Evaluation of predictions of disordered binding regions in the CAID2 experiment

Abstract

A large portion of the Intrinsically Disordered Regions (IDRs) in protein sequences interact with proteins, nucleic acids, and other types of ligands. Correspondingly, dozens of sequence-based predictors of binding IDRs were developed. A recently completed second community-based Critical Assessments of protein Intrinsic Disorder prediction (CAID2) evaluated 32 predictors of binding IDRs. However, CAID2 considered a rather narrow scenario by testing on 78 proteins with binding IDRs and not differentiating between different ligands, in spite that virtually all predictors target IDRs that interact with specific types of ligands. In that scenario, several intrinsic disorder predictors predict binding IDRs with accuracy equivalent to the best predictors of binding IDRs since large majority of IDRs in the 78 test proteins are binding. We substantially extended the CAID2’s evaluation by using the entire CAID2 dataset of 348 proteins and considering several arguably more practical scenarios.
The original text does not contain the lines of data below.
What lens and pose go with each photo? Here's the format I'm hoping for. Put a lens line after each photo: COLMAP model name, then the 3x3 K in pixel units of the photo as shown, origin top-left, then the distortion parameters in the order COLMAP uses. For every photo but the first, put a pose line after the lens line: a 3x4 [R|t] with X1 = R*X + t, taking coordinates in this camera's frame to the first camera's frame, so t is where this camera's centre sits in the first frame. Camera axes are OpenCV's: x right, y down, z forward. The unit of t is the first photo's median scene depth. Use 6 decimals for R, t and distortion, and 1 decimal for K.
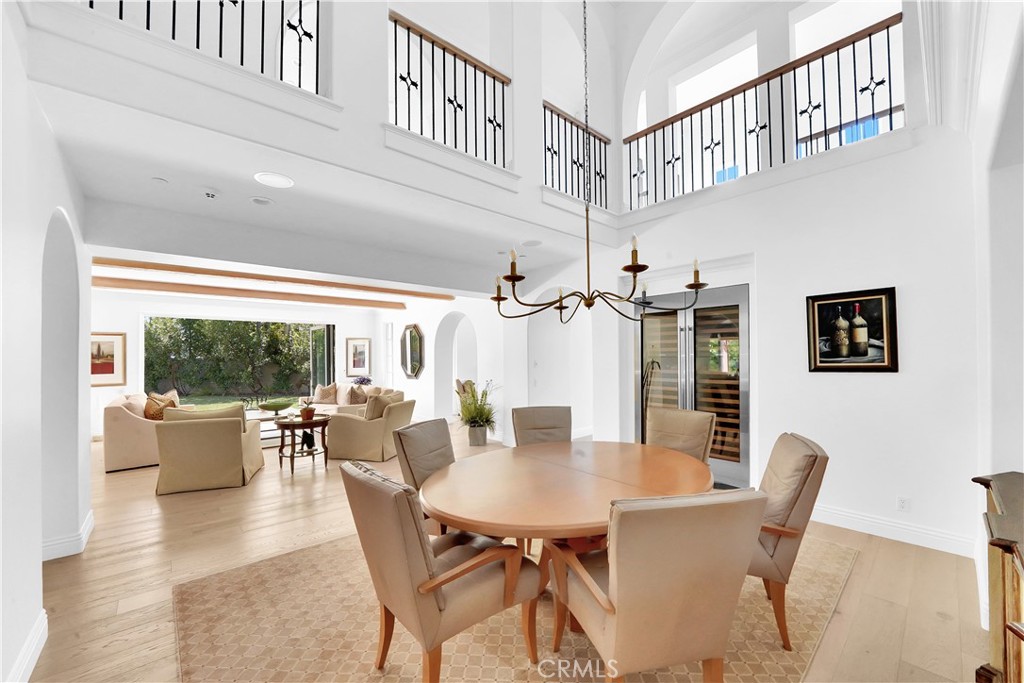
lens RADIAL K [[398.2, 0, 512.7], [0, 398.2, 350.3], [0, 0, 1]] dist [0.000150, -0.000025]
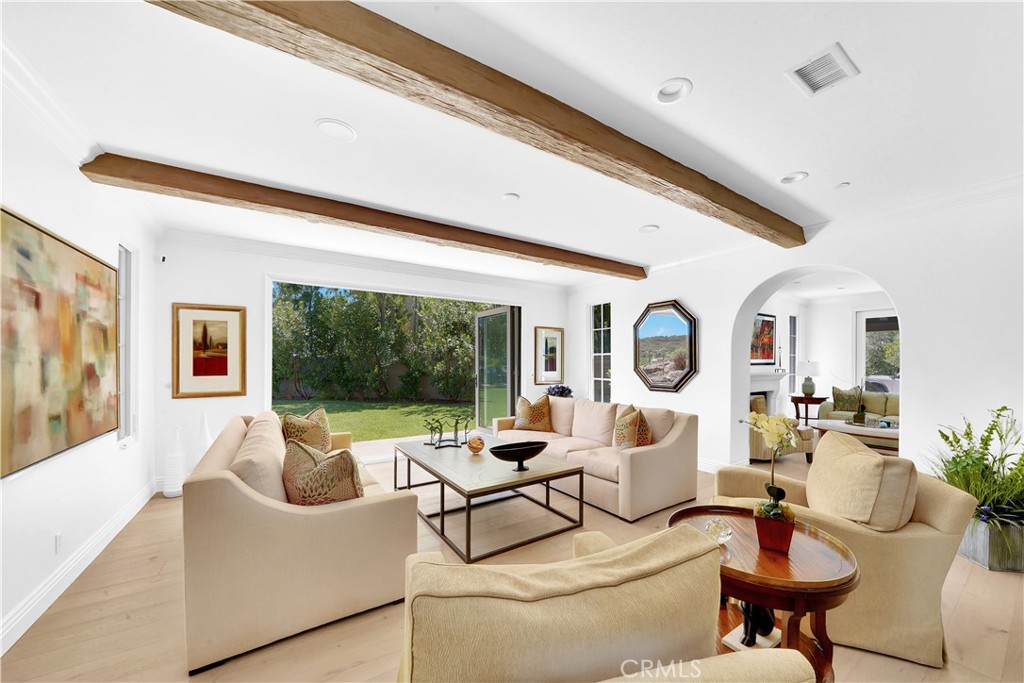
lens RADIAL K [[373.5, 0, 512.3], [0, 373.5, 362.1], [0, 0, 1]] dist [0.000287, 0.000045]
pose [[0.987350, 0.014009, -0.157935, -0.377983], [-0.011196, 0.999763, 0.018688, 0.018528], [0.158159, -0.016684, 0.987273, 0.395928]]
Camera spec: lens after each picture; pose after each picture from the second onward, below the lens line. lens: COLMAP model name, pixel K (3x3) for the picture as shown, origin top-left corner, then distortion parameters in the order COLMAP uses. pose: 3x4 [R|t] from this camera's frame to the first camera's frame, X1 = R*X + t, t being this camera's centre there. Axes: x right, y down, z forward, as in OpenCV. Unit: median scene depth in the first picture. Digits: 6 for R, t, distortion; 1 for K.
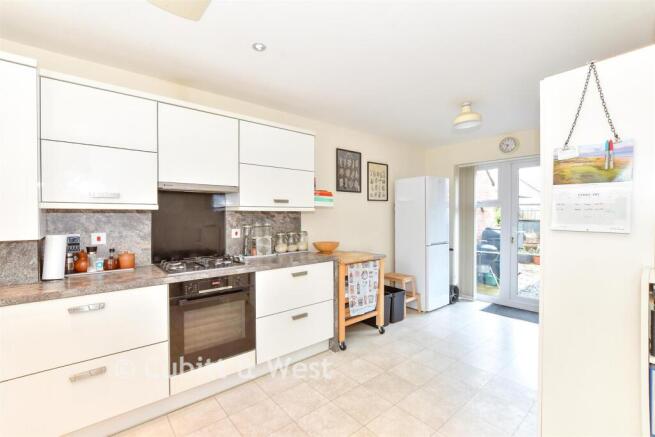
lens RADIAL K [[292.4, 0, 327.5], [0, 292.4, 218.5], [0, 0, 1]] dist [-0.000544, -0.000062]
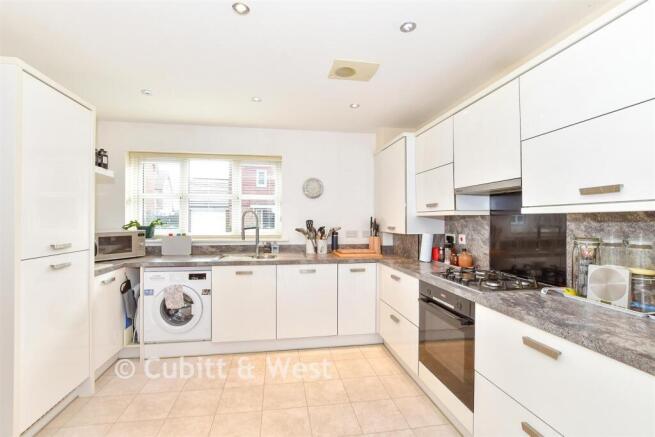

We assessed whether predictors accurately differentiate binding IDRs from other types of IDRs and how they perform when predicting IDRs that interact with different ligand types. We found that intrinsic disorder predictors cannot accurately identify binding IDRs among other disordered regions, majority of the predictors of binding IDRs are ligand type agnostic (i.e., they cross predict binding in IDRs that interact with ligands that they do not cover), and only a handful of predictors of binding IDRs perform relatively well and generate reasonably low amounts of cross predictions. We also suggest a number of future research directions that would move this active field of research forward.